Lars Ulrich on the benefits of Metallica's ever-changing tour setlist

Publish Date
Thursday, 21 October 2021, 7:46AM
Getty Images

Getty Images

Metallica is part of a rare breed of live acts that change up their set list each night on tour.

Drummer Lars Ulrich says the band figured out about 20 years ago that keeping its live set fresh over consecutive shows had multiple benefits.

Beyond giving some diehards reason to follow Metallica for multiple shows, Ulrich told Eddie Trunk that preparing for a new set each night helps keep the band in the moment; the shows are better because of it.

"We're certainly not one of those bands that lock ourselves down for like a month and do five days a week, eight-hours-a-day-type of rehearsal," Ulrich explained. "There are about 50 or 60 songs, give or take, that we've been playing for the better part of the last 15 years, and we can sort of roll into. Not necessarily at a moment's notice, but it's not like starting from scratch."

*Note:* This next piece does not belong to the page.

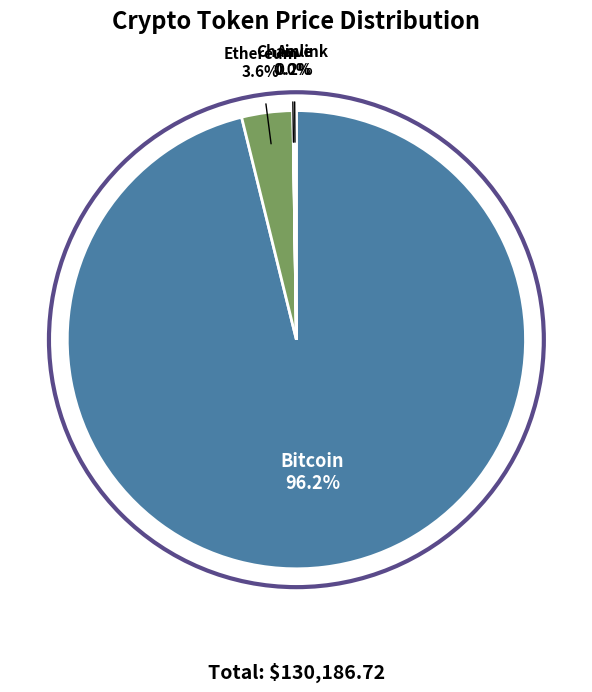

Is there a majority slice in this chart?

Yes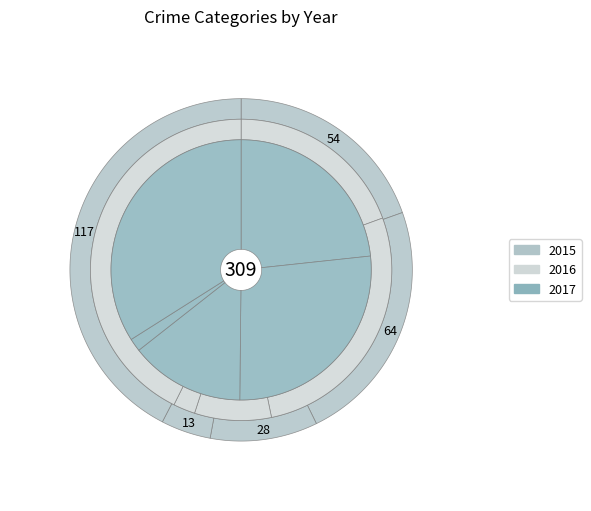

Which has a higher value, Aggravated Assault or Homicide?

Aggravated Assault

Layering the set with deep tracks and curveballs keeps the four members familiar with a large portion of Metallica's catalog at all times. Each night has its mainstays — "Master of Puppets," "Enter Sandman," "One," etc. — so the band can use rehearsal time to go over anything else it needs to. The performances aren't always perfect, but Ulrich says the danger of it all falling apart in front of 40,000 people keeps it interesting for everyone.

"I think anybody who knows us knows that ... we're a bit of a high-wire act," he said. "We're always 10 percent under-rehearsed."

As a result, "you feel like you're really f---ing in the moment with the rest of the guys in the band, with the audience," he added.

Metallica's recent U.S. festival appearances came with a "dare" to deliver unique shows Friday and Sunday nights, pushing the band further than it had before. Metallica was up to the task and performed two headlining sets the same weekend — more than 30 songs — without repeating a single track.

"It was super fun, but I'd be lying to you if I said it wasn't challenging," Ulrich said.